A Sarah encostou a cabeça no ombro dele, confortada pelo calor dele. O Derrick envolveu o braço em volta dela e tocou nela, enviando uma onda de choque pelo corpo dela.
"Sarah", ele disse num tom quieto e emocional. "Eu entendo que as circunstâncias são complexas, mas meus sentimentos por você são inegáveis. Você ainda é a mulher mais incrível que eu já conheci, e passar esta noite com você parece uma volta pra casa."
Uma mistura de saudade e ansiedade fez o coração da Sarah doer. "Derrick", ela sussurrou, a voz dela embargada de emoção. "Eu também sinto isso. Mas como podemos sequer pensar num futuro quando tudo é tão incerto?"

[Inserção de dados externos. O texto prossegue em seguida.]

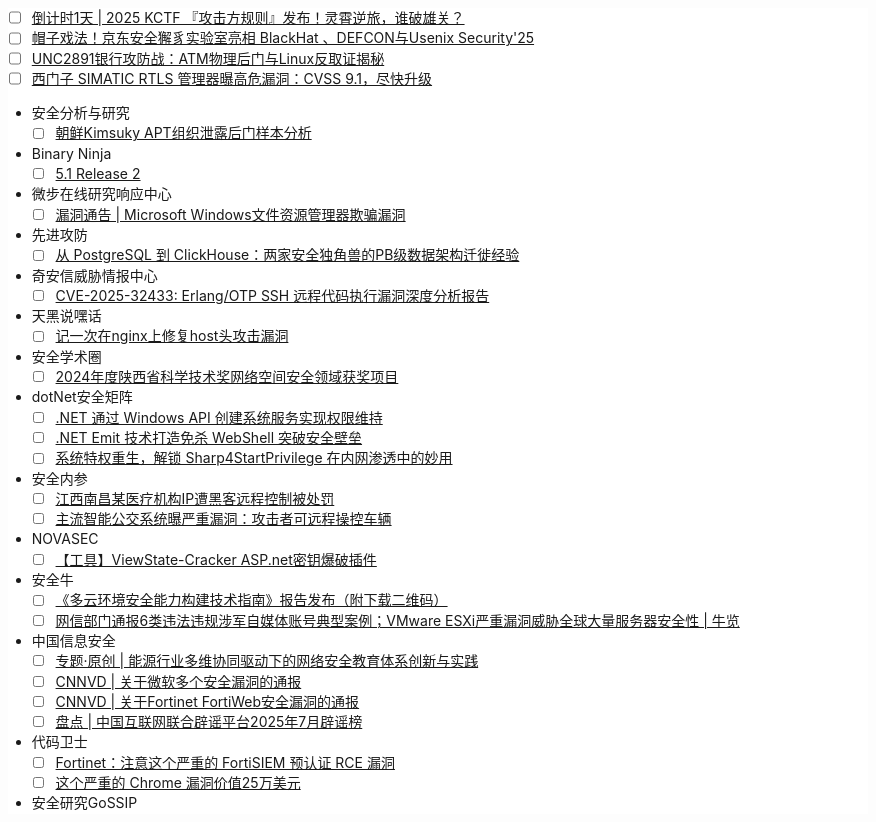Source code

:   - [ ] [倒计时1天 | 2025 KCTF 『攻击方规则』发布！灵霄逆旅，谁破雄关？](https://mp.weixin.qq.com/s?__biz=MjM5NTc2MDYxMw==&mid=2458598570&idx=1&sn=e13d26c720c3708a514f0bd513d483b3)
  - [ ] [帽子戏法！京东安全獬豸实验室亮相 BlackHat 、DEFCON与Usenix Security'25](https://mp.weixin.qq.com/s?__biz=MjM5NTc2MDYxMw==&mid=2458598570&idx=2&sn=073da4a5861aa6021fd1134aee4e63f9)
  - [ ] [UNC2891银行攻防战：ATM物理后门与Linux反取证揭秘](https://mp.weixin.qq.com/s?__biz=MjM5NTc2MDYxMw==&mid=2458598570&idx=3&sn=0746aaa18d4463135a7cf01ca4bbe085)
  - [ ] [西门子 SIMATIC RTLS 管理器曝高危漏洞：CVSS 9.1，尽快升级](https://mp.weixin.qq.com/s?__biz=MjM5NTc2MDYxMw==&mid=2458598570&idx=4&sn=3b5d8ad9e5625e660609c969f3a050b3)
- 安全分析与研究
  - [ ] [朝鲜Kimsuky APT组织泄露后门样本分析](https://mp.weixin.qq.com/s?__biz=MzA4ODEyODA3MQ==&mid=2247493206&idx=1&sn=c2e69696d3214475f75deb8d391c7432)
- Binary Ninja
  - [ ] [5.1 Release 2](https://binary.ninja/2025/08/14/5.1-release-2.html)
- 微步在线研究响应中心
  - [ ] [漏洞通告 | Microsoft Windows文件资源管理器欺骗漏洞](https://mp.weixin.qq.com/s?__biz=Mzg5MTc3ODY4Mw==&mid=2247507889&idx=1&sn=4c71fa41da36a0f6084166454ec1043d)
- 先进攻防
  - [ ] [从 PostgreSQL 到 ClickHouse：两家安全独角兽的PB级数据架构迁徙经验](https://mp.weixin.qq.com/s?__biz=MzI1MDA1MjcxMw==&mid=2649908706&idx=1&sn=19af6df3836c3d84c693d4fe8fb701c0)
- 奇安信威胁情报中心
  - [ ] [CVE-2025-32433: Erlang/OTP SSH 远程代码执行漏洞深度分析报告](https://mp.weixin.qq.com/s?__biz=MzI2MDc2MDA4OA==&mid=2247515577&idx=1&sn=40b2abaf9aa69379e489dafcbed4e77c)
- 天黑说嘿话
  - [ ] [记一次在nginx上修复host头攻击漏洞](https://mp.weixin.qq.com/s?__biz=MzI5NTQ5MTAzMA==&mid=2247484566&idx=1&sn=c3b61ed80f5e49d7699231c661a941a2)
- 安全学术圈
  - [ ] [2024年度陕西省科学技术奖网络空间安全领域获奖项目](https://mp.weixin.qq.com/s?__biz=MzU5MTM5MTQ2MA==&mid=2247493368&idx=1&sn=571649df8c1e28b6fd1d2e390e38210d)
- dotNet安全矩阵
  - [ ] [.NET 通过 Windows API 创建系统服务实现权限维持](https://mp.weixin.qq.com/s?__biz=MzUyOTc3NTQ5MA==&mid=2247500302&idx=1&sn=59357e8b2d51e1eddd9e9b6152f6aedd)
  - [ ] [.NET Emit 技术打造免杀 WebShell 突破安全壁垒](https://mp.weixin.qq.com/s?__biz=MzUyOTc3NTQ5MA==&mid=2247500302&idx=2&sn=803e77bb5287254791af18ecaa466b3a)
  - [ ] [系统特权重生，解锁 Sharp4StartPrivilege 在内网渗透中的妙用](https://mp.weixin.qq.com/s?__biz=MzUyOTc3NTQ5MA==&mid=2247500302&idx=3&sn=879036c8d219ca1155b4277738b9bc3c)
- 安全内参
  - [ ] [江西南昌某医疗机构IP遭黑客远程控制被处罚](https://mp.weixin.qq.com/s?__biz=MzI4NDY2MDMwMw==&mid=2247514839&idx=1&sn=98ffba03b750c08f0534fb61057aad0c)
  - [ ] [主流智能公交系统曝严重漏洞：攻击者可远程操控车辆](https://mp.weixin.qq.com/s?__biz=MzI4NDY2MDMwMw==&mid=2247514839&idx=2&sn=c84b72a9450b6757a27125e9f170a97f)
- NOVASEC
  - [ ] [【工具】ViewState-Cracker ASP.net密钥爆破插件](https://mp.weixin.qq.com/s?__biz=MzUzODU3ODA0MA==&mid=2247490757&idx=1&sn=515492a417472f27a1ca3e76d4fcac5e)
- 安全牛
  - [ ] [《多云环境安全能力构建技术指南》报告发布（附下载二维码）](https://mp.weixin.qq.com/s?__biz=MjM5Njc3NjM4MA==&mid=2651138319&idx=1&sn=98609653ab79dffe0f43d0ff970bd481)
  - [ ] [网信部门通报6类违法违规涉军自媒体账号典型案例；VMware ESXi严重漏洞威胁全球大量服务器安全性 | 牛览](https://mp.weixin.qq.com/s?__biz=MjM5Njc3NjM4MA==&mid=2651138319&idx=2&sn=5d31a44df09341b29444f26cd4c9c01c)
- 中国信息安全
  - [ ] [专题·原创 | 能源行业多维协同驱动下的网络安全教育体系创新与实践](https://mp.weixin.qq.com/s?__biz=MzA5MzE5MDAzOA==&mid=2664247534&idx=1&sn=9c476589516dab6a0acc0df73881f3e1)
  - [ ] [CNNVD | 关于微软多个安全漏洞的通报](https://mp.weixin.qq.com/s?__biz=MzA5MzE5MDAzOA==&mid=2664247534&idx=2&sn=8d9cf7a9d13ff49c0b4ae8dd95a3fab7)
  - [ ] [CNNVD | 关于Fortinet FortiWeb安全漏洞的通报](https://mp.weixin.qq.com/s?__biz=MzA5MzE5MDAzOA==&mid=2664247534&idx=3&sn=67100323fa0a8949ff110ff44fb8bade)
  - [ ] [盘点 | 中国互联网联合辟谣平台2025年7月辟谣榜](https://mp.weixin.qq.com/s?__biz=MzA5MzE5MDAzOA==&mid=2664247534&idx=4&sn=ba59c9e6c0907e2cec2fc219bf476e9a)
- 代码卫士
  - [ ] [Fortinet：注意这个严重的 FortiSIEM 预认证 RCE 漏洞](https://mp.weixin.qq.com/s?__biz=MzI2NTg4OTc5Nw==&mid=2247523808&idx=1&sn=ef2a5d044fa1a9c53dc3920c5ce650d5)
  - [ ] [这个严重的 Chrome 漏洞价值25万美元](https://mp.weixin.qq.com/s?__biz=MzI2NTg4OTc5Nw==&mid=2247523808&idx=2&sn=e620e1e18eef2958bd819150d13d684d)
- 安全研究GoSSIP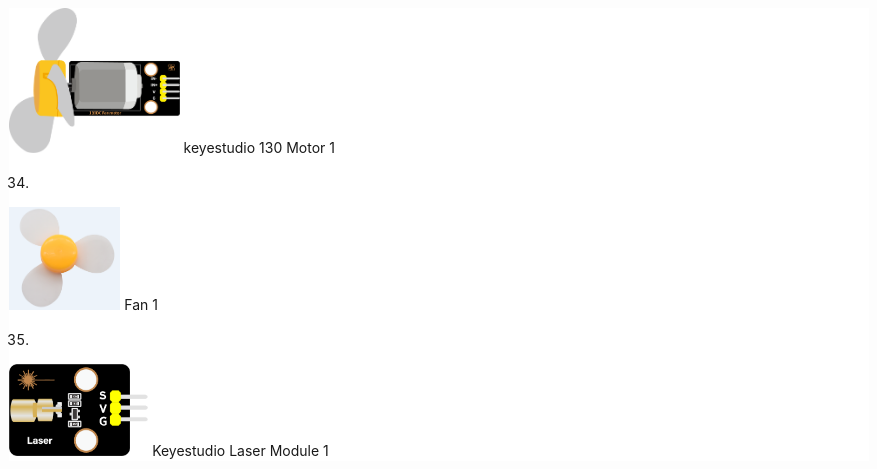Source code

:<td><img src="https://raw.githubusercontent.com/keyestudio/KS3024-KS3024F-Keyestudio-Raspberry-Pi-Pico-42-in-1-Sensor-Kit-Python/master/media/cac2d3a8fd0e147e67dc6554caeef395.png" style="width:1.77708in;height:1.51528in" /></td>
<td>keyestudio 130 Motor</td>
<td>1</td>
</tr>
<tr class="odd">
<td><ol start="34" type="1">
<li></li>
</ol></td>
<td><img src="https://raw.githubusercontent.com/keyestudio/KS3024-KS3024F-Keyestudio-Raspberry-Pi-Pico-42-in-1-Sensor-Kit-Python/master/media/16f725d5da5b576a79e9299717d811d7.png" style="width:1.15903in;height:1.07778in" /></td>
<td>Fan</td>
<td>1</td>
</tr>
<tr class="even">
<td><ol start="35" type="1">
<li></li>
</ol></td>
<td><img src="https://raw.githubusercontent.com/keyestudio/KS3024-KS3024F-Keyestudio-Raspberry-Pi-Pico-42-in-1-Sensor-Kit-Python/master/media/88abe96ca71fe1b89b23d92c890650ee.png" style="width:1.45in;height:0.95347in" /></td>
<td>Keyestudio Laser Module</td>
<td>1</td>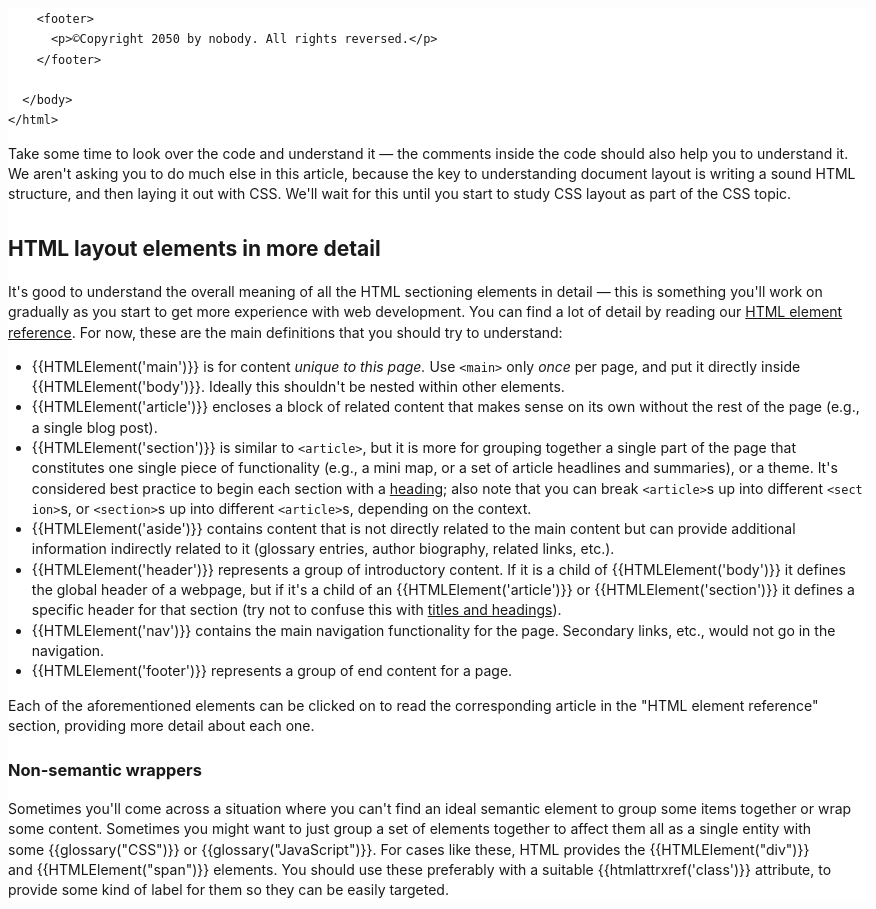         <footer>
          <p>©Copyright 2050 by nobody. All rights reversed.</p>
        </footer>

      </body>
    </html>

Take some time to look over the code and understand it — the comments inside the code should also help you to understand it. We aren't asking you to do much else in this article, because the key to understanding document layout is writing a sound HTML structure, and then laying it out with CSS. We'll wait for this until you start to study CSS layout as part of the CSS topic.

## HTML layout elements in more detail

It's good to understand the overall meaning of all the HTML sectioning elements in detail — this is something you'll work on gradually as you start to get more experience with web development. You can find a lot of detail by reading our [HTML element reference](/en-US/docs/Web/HTML/Element). For now, these are the main definitions that you should try to understand:

- {{HTMLElement('main')}} is for content _unique to this page._ Use `<main>` only _once_ per page, and put it directly inside {{HTMLElement('body')}}. Ideally this shouldn't be nested within other elements.
- {{HTMLElement('article')}} encloses a block of related content that makes sense on its own without the rest of the page (e.g., a single blog post).
- {{HTMLElement('section')}} is similar to `<article>`, but it is more for grouping together a single part of the page that constitutes one single piece of functionality (e.g., a mini map, or a set of article headlines and summaries), or a theme. It's considered best practice to begin each section with a [heading](/en-US/docs/Learn/HTML/Introduction_to_HTML/HTML_text_fundamentals); also note that you can break `<article>`s up into different `<section>`s, or `<section>`s up into different `<article>`s, depending on the context.
- {{HTMLElement('aside')}} contains content that is not directly related to the main content but can provide additional information indirectly related to it (glossary entries, author biography, related links, etc.).
- {{HTMLElement('header')}} represents a group of introductory content. If it is a child of {{HTMLElement('body')}} it defines the global header of a webpage, but if it's a child of an {{HTMLElement('article')}} or {{HTMLElement('section')}} it defines a specific header for that section (try not to confuse this with [titles and headings](/en-US/docs/Learn/HTML/Introduction_to_HTML/The_head_metadata_in_HTML#adding_a_title)).
- {{HTMLElement('nav')}} contains the main navigation functionality for the page. Secondary links, etc., would not go in the navigation.
- {{HTMLElement('footer')}} represents a group of end content for a page.

Each of the aforementioned elements can be clicked on to read the corresponding article in the "HTML element reference" section, providing more detail about each one.

### Non-semantic wrappers

Sometimes you'll come across a situation where you can't find an ideal semantic element to group some items together or wrap some content. Sometimes you might want to just group a set of elements together to affect them all as a single entity with some {{glossary("CSS")}} or {{glossary("JavaScript")}}. For cases like these, HTML provides the {{HTMLElement("div")}} and {{HTMLElement("span")}} elements. You should use these preferably with a suitable {{htmlattrxref('class')}} attribute, to provide some kind of label for them so they can be easily targeted.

Ele suspirou, traçando um dedo suave no braço dela. "Eu não tenho todas as respostas", a Sarah estremeceu, não inteiramente por causa do ar frio da noite que começou a roubar o calor da praia. O Derrick falou com um tom pesado, que era ao mesmo tempo triste e realista, dadas as circunstâncias deles.
O Derrick disse com uma voz quieta e reconfortante: "Nós não precisamos de todas as respostas agora". O que eu sei, no entanto, é que não posso continuar a ignorar nossa ligação. É uma tábua de salvação e uma lembrança de todas as coisas maravilhosas neste mundo caótico, Sarah.
Ele se virou pra olhar diretamente pra ela, os olhos dele ardendo. "Vamos abordar as coisas com cautela a princípio. Talvez com a ajuda do Sr. Black, possamos criar um plano pra nos reunirmos com mais frequência. Podemos arranjar um jeito de nos vermos com mais frequência, talvez com a ajuda do Sr. Black. Podemos roubar momentos como este, construir uma base de confiança novamente."
A Sarah ansiava por isso. Os momentos que eles tinham compartilhado juntos, os momentos tranquilos e a forma como o toque dele a fazia tremer — tudo isso estava a quilômetros de distância da ansiedade e do estresse contínuos que antes governavam as vidas deles. Ainda assim, havia uma parte cautelosa nela.